■ Required action:
Show all lines containing "symbols" from the data below.

■ Recorded information:
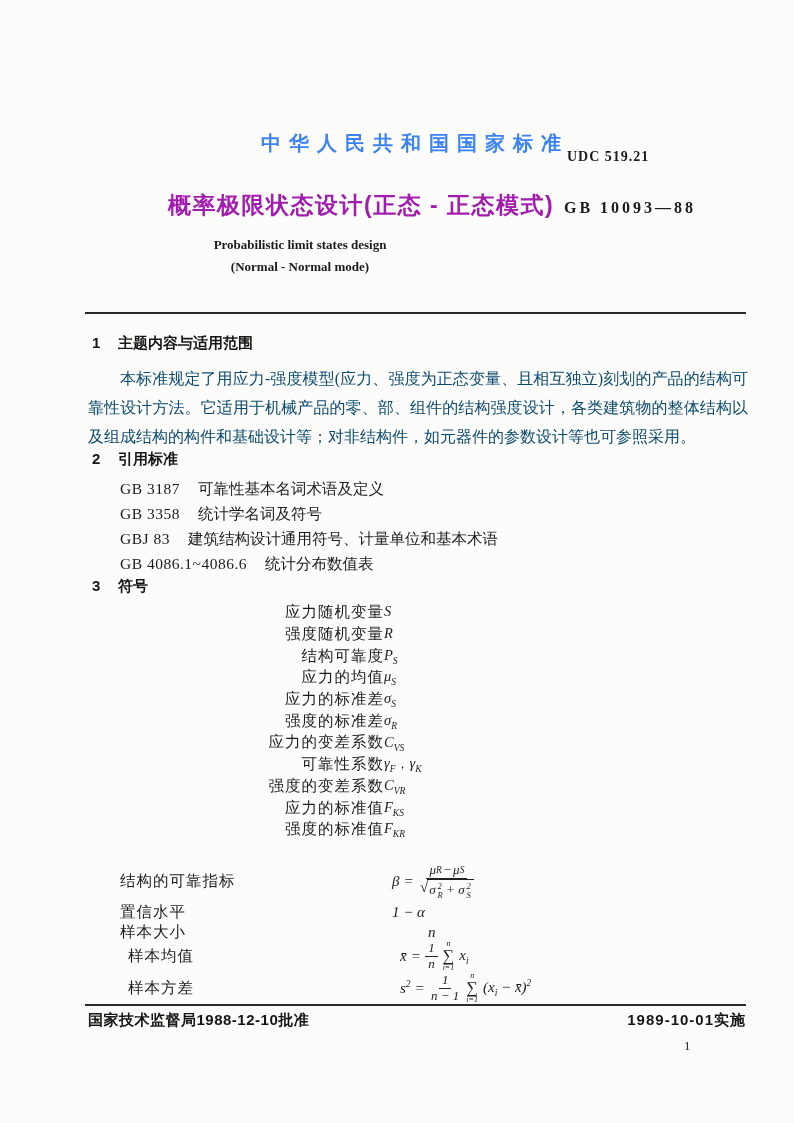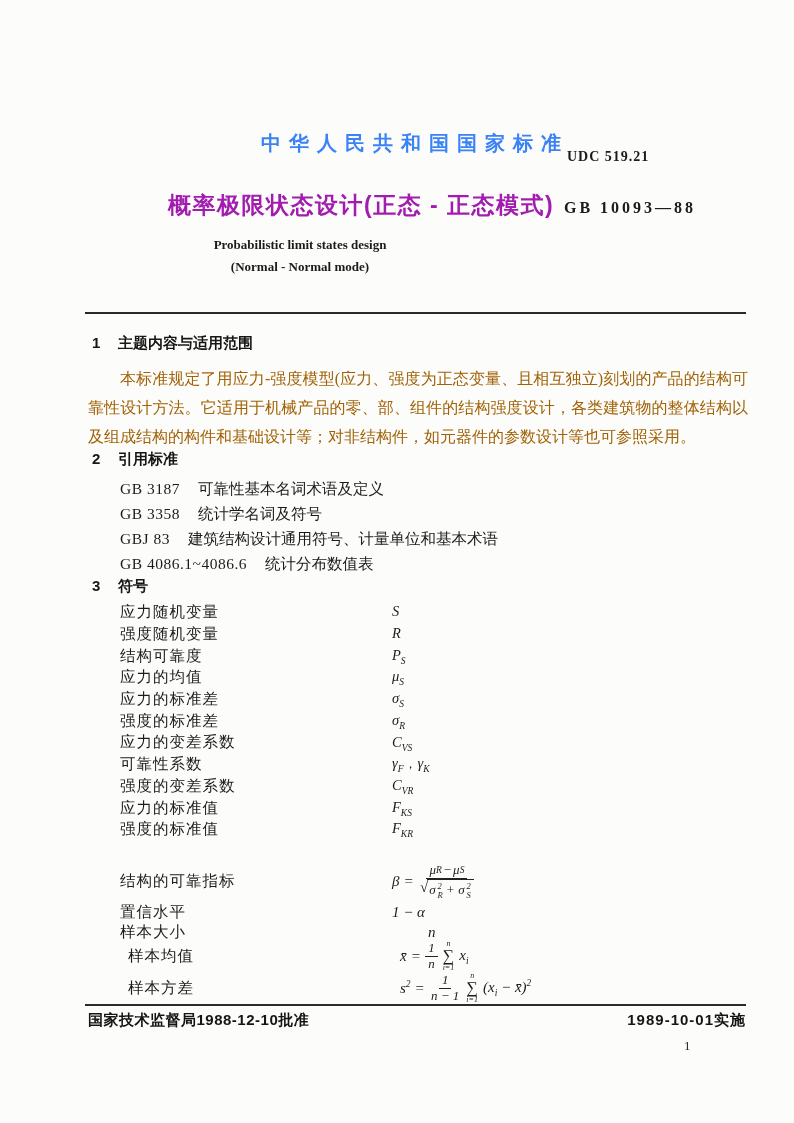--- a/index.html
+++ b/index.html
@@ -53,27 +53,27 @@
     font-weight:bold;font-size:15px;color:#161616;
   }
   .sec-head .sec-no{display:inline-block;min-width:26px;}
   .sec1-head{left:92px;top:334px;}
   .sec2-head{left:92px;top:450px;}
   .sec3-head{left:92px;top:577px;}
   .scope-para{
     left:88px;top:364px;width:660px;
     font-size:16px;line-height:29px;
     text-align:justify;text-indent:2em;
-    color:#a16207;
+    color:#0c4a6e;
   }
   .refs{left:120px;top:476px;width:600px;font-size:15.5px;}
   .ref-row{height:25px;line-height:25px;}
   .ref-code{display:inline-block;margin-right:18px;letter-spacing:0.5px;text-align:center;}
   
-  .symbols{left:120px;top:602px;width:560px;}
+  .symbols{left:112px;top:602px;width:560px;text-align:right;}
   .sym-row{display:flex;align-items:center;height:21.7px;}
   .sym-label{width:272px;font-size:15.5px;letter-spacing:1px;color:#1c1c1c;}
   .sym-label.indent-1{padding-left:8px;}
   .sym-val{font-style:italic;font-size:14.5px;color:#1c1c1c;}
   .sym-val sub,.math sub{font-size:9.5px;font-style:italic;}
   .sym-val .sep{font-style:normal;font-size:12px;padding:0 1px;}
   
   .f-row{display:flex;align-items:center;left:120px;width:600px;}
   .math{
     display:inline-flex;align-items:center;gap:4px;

...

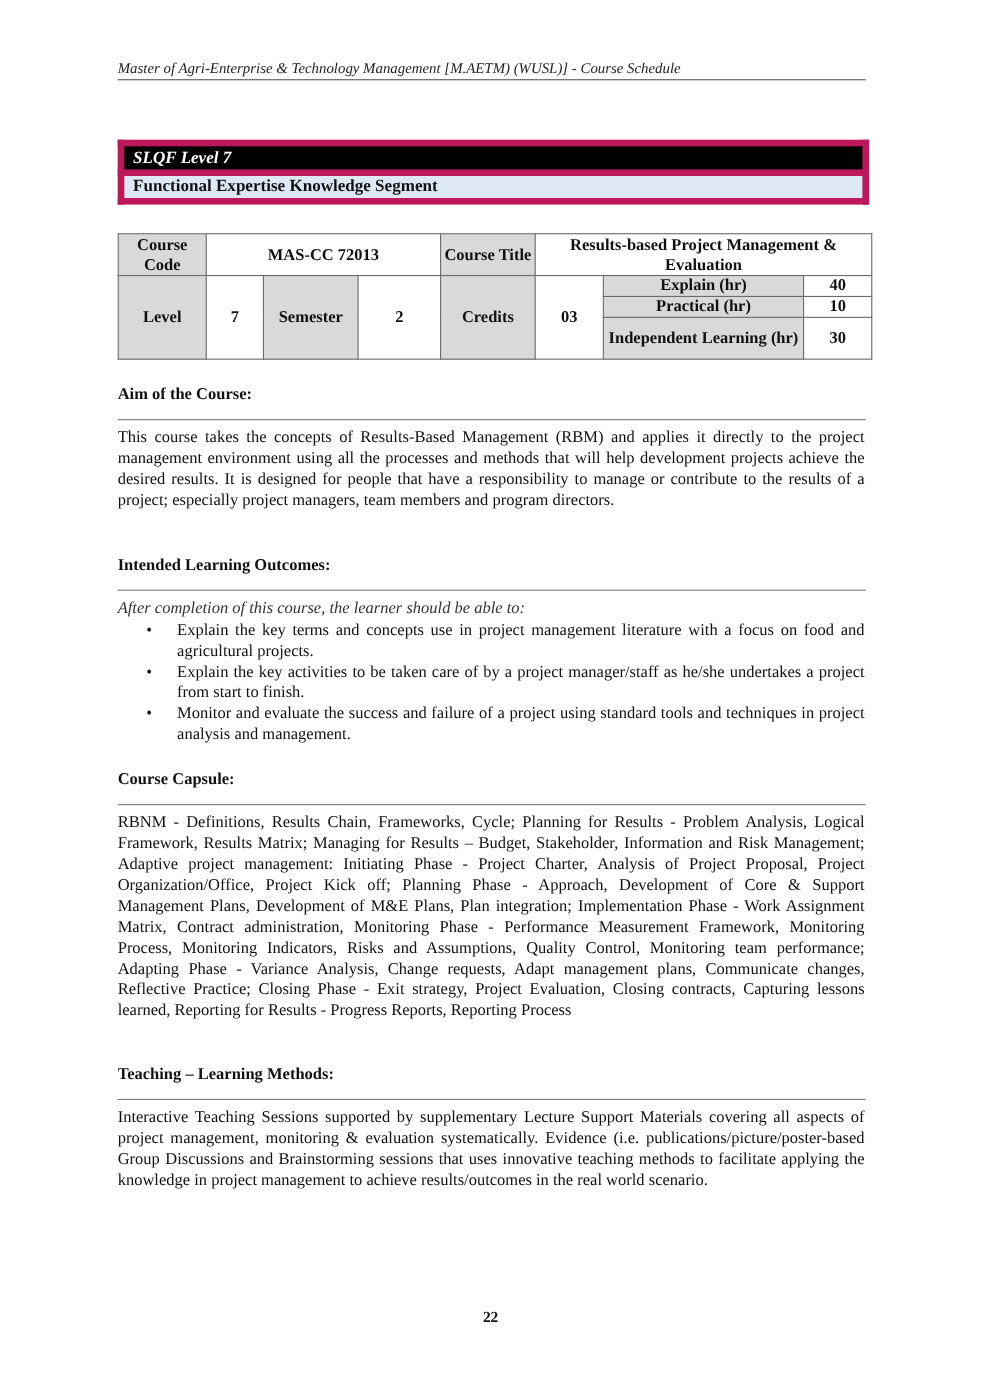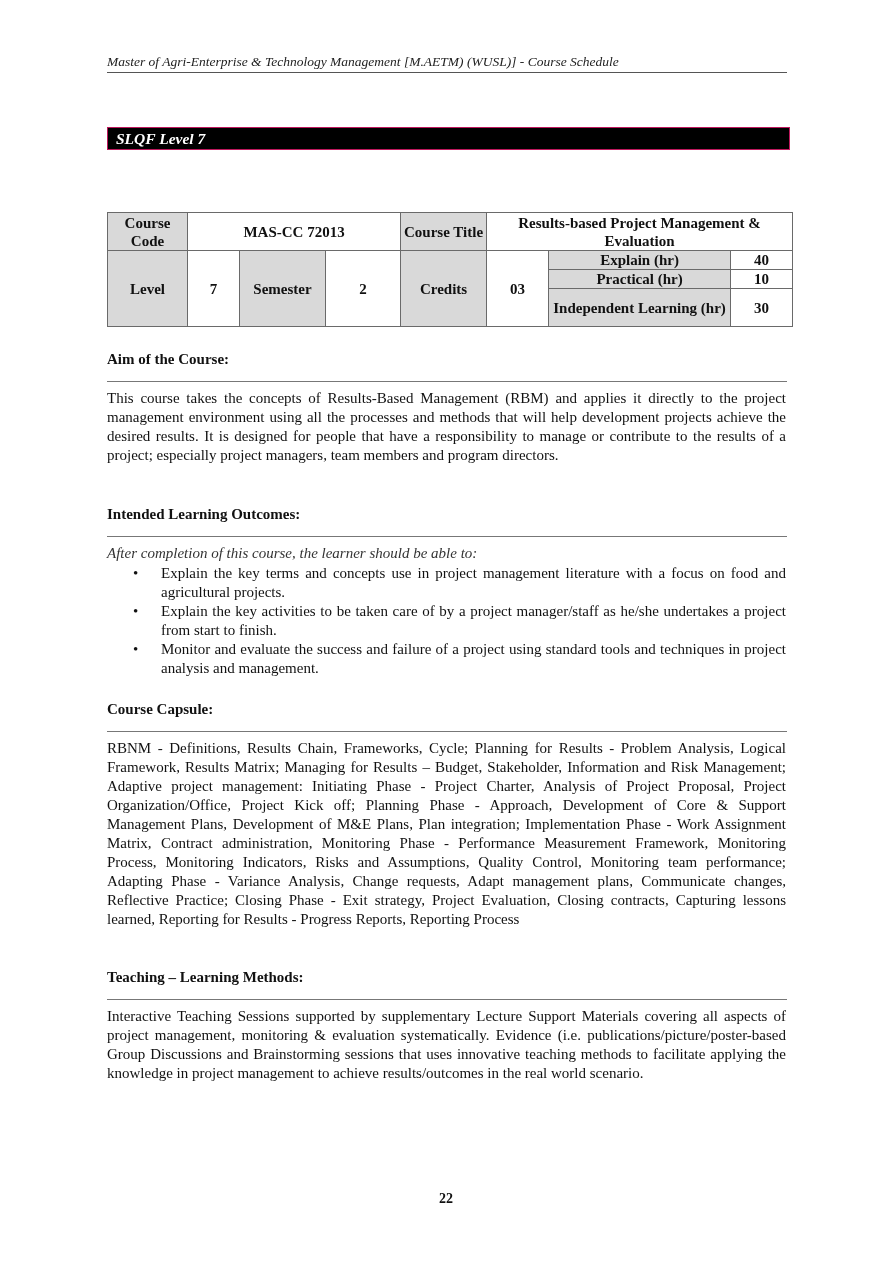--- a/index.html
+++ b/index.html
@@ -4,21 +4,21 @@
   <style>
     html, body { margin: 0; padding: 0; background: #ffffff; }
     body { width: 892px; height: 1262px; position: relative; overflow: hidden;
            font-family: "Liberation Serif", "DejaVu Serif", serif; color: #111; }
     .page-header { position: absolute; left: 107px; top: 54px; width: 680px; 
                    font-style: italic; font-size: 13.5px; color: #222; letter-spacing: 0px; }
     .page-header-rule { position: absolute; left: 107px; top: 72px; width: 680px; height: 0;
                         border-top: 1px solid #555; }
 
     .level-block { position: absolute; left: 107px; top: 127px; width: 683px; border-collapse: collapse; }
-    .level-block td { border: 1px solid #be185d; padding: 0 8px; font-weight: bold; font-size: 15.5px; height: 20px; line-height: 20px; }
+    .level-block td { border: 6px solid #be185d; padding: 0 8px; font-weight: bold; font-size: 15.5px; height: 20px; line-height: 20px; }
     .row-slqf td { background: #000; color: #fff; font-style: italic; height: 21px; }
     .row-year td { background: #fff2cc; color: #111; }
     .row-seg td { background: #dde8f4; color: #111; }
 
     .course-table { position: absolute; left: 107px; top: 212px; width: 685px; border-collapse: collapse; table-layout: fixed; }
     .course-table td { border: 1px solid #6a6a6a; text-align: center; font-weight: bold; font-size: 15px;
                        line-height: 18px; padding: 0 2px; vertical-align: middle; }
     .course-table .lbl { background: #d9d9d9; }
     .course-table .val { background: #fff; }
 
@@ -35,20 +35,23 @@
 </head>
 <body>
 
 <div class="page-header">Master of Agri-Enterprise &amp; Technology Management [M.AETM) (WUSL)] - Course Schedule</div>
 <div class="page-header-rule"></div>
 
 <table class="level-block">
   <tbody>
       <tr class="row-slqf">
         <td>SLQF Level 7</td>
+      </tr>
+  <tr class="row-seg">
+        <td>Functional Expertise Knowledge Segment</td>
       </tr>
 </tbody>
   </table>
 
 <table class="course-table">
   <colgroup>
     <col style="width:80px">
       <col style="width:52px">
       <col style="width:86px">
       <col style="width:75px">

■ Output for this exercise:
-  .symbols{left:120px;top:602px;width:560px;}
+  .symbols{left:112px;top:602px;width:560px;text-align:right;}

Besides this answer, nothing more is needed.